====== SOURCE RECORDS ======

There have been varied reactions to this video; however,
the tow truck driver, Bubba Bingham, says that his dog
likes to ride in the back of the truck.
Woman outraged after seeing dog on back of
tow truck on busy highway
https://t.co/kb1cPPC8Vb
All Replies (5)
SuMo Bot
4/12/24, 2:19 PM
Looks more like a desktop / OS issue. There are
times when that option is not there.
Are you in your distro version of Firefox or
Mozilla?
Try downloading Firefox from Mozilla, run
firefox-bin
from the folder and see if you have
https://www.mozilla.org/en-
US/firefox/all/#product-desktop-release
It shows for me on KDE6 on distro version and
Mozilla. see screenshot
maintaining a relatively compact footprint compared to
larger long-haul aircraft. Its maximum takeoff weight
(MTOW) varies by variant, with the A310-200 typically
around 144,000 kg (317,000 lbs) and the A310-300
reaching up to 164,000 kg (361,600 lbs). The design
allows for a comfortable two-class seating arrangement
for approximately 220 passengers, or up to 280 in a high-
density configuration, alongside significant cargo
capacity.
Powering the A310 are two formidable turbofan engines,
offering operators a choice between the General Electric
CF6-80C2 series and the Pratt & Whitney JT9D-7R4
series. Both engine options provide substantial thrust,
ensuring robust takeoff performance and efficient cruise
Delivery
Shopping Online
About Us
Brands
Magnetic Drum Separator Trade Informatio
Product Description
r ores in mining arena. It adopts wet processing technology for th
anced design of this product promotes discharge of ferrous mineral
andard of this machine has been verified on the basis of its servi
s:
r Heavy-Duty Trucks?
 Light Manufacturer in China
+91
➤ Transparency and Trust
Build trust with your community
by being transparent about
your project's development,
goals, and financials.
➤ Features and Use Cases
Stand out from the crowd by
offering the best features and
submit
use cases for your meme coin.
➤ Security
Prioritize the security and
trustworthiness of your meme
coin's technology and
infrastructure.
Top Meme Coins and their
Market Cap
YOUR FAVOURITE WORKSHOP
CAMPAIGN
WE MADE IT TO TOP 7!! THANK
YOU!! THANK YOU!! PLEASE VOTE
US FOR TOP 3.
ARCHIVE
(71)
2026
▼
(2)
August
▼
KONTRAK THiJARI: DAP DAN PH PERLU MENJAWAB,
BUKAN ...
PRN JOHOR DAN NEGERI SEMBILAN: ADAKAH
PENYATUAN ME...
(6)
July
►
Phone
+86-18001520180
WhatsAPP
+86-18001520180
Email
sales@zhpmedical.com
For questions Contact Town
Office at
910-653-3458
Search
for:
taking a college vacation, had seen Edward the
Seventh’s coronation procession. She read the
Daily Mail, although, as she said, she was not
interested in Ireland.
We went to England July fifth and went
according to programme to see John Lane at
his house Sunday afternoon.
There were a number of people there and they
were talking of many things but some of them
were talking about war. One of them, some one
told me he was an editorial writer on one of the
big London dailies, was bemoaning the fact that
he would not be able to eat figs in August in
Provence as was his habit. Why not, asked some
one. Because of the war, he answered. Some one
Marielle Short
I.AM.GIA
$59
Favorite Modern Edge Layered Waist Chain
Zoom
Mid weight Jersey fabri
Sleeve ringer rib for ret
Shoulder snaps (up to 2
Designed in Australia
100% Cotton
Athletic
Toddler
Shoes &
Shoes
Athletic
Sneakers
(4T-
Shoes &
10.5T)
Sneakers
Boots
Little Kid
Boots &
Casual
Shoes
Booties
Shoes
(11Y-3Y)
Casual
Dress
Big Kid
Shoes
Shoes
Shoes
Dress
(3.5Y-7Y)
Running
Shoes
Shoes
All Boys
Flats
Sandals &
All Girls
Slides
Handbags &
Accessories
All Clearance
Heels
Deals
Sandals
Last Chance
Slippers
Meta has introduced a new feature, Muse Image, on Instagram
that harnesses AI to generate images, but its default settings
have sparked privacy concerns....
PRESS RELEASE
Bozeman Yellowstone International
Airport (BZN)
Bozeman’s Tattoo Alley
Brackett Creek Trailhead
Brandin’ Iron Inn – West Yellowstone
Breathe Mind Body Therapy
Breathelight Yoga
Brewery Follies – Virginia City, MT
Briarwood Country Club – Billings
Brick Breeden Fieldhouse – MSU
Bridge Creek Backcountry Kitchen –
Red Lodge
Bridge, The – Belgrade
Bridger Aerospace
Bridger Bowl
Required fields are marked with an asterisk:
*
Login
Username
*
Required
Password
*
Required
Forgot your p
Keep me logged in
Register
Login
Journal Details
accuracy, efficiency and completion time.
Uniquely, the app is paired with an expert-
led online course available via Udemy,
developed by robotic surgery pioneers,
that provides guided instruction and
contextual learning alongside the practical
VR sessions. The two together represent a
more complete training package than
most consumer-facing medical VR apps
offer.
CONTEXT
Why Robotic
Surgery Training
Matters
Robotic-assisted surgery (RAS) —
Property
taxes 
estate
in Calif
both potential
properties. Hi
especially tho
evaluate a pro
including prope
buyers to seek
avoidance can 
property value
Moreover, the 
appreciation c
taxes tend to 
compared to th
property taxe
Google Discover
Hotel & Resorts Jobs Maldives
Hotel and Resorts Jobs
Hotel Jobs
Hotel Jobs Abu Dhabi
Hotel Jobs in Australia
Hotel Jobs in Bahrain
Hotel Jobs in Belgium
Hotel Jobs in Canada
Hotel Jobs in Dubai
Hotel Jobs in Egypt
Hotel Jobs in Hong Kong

======

- [EXERCISE AIM] Only the lines from the beginning of the entries through the line bearing "4/12/24, 2:19 PM" should be returned, each exactly as written.

- [WRITTEN RESPONSE]
There have been varied reactions to this video; however,
the tow truck driver, Bubba Bingham, says that his dog
likes to ride in the back of the truck.
Woman outraged after seeing dog on back of
tow truck on busy highway
https://t.co/kb1cPPC8Vb
All Replies (5)
SuMo Bot
4/12/24, 2:19 PM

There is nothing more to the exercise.